Nach meinem Stand der Dinge ist das ein Problem mit dem Treiber. Nicht jeder Treiber überlebt ein suspend. Wie du es ja schon selber herausgefunden hast, hilft da ein Neustart. Wenn der Treiber ein Modul ist, probiere mal, ihn fest im Kernel zu integrieren oder umgekehrt.

Das Problem endgültig löst eigentlich nur ein Kernelupdate.

----------

## Christian99

dhcpcd macht aber nix mit dem treiber. Wenn was mit dem treiber wäre, würde dhcpcd gar nicht funktionieren.

Was zielführendes weiß ich aber auch nicht...

----------

## Klaus Meier

 *Christian99 wrote:*   

> dhcpcd macht aber nix mit dem treiber. Wenn was mit dem treiber wäre, würde dhcpcd gar nicht funktionieren.
> 
> Was zielführendes weiß ich aber auch nicht...

 

Wenn der Treiber als Modul installiert ist und das Modul ist nicht geladen, wird es nicht dann genau in diesem Moment geladen?

----------

## Christian99

kann mir nicht vorstellen, dass dhcpcd module läd. Davon abgesehen: wenn das modul nicht geladen ist, dann gibt es ja das Interface auch gar nicht. und das muss man ja dhcpcd als parameter mitgeben.

----------

## cryptosteve

eigentlich bin ich auch sicher, dass es irgendwann schonmal funktioniert hat.

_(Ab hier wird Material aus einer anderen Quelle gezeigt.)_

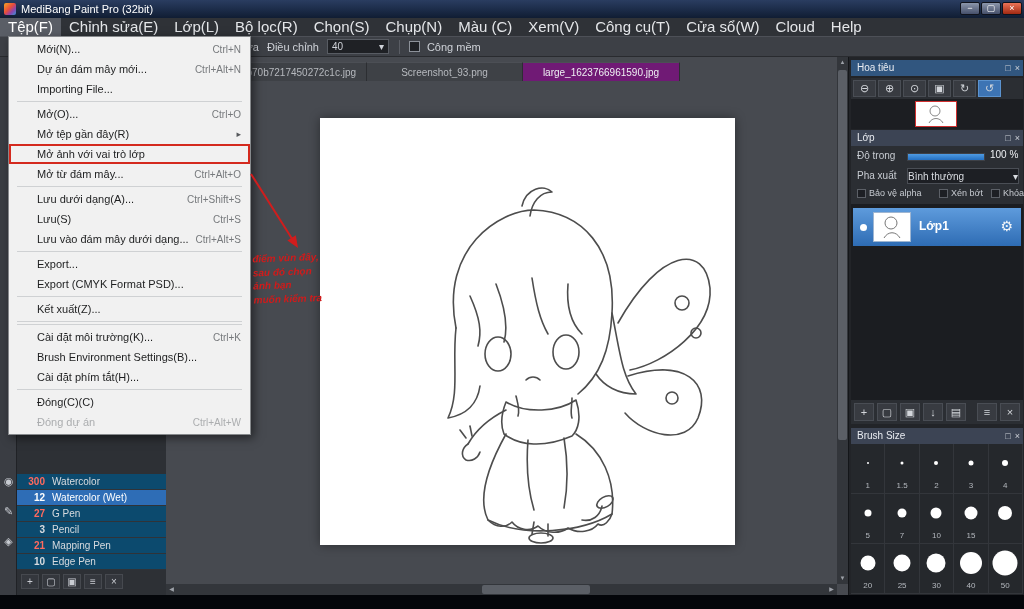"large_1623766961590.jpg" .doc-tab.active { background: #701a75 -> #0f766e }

Oder war das noch mit meinem ollen T500?

----------

## Klaus Meier

 *cryptosteve wrote:*   

> eigentlich bin ich auch sicher, dass es irgendwann schonmal funktioniert hat.
> 
> Oder war das noch mit meinem ollen T500?

 

Wenn es mit einem anderen Gerät funktioniert hat, ist doch logisch. Andere Hardware, anderer Treiber. Manche gehen, manche nicht.

----------

## cryptosteve

Ich bin halt nicht sicher .... wie ist das denn bei euch? Klappt das da reibungslos? Oder bin ich der einzige, der eine ausgewachsene Desktop-Kiste in den suspend schickt?

----------

## Jean-Paul

 *cryptosteve wrote:*   

>  Oder bin ich der einzige, der eine ausgewachsene Desktop-Kiste in den suspend schickt?

 

Naja, ganz alleine bist du nicht.

Gib mal in die Suchmaschine deiner Wahl ein: "kein Netz nach suspend+linux" dann triffst du deine Leidengenossen  :Smile: 

----------

## hafgan

Hi,

ich verwende den NetworkManager. Bisher hatte ich keine Probleme ob mit WLAN oder LAN, nach dem Aufwachen verbindet er sich immer automatisch.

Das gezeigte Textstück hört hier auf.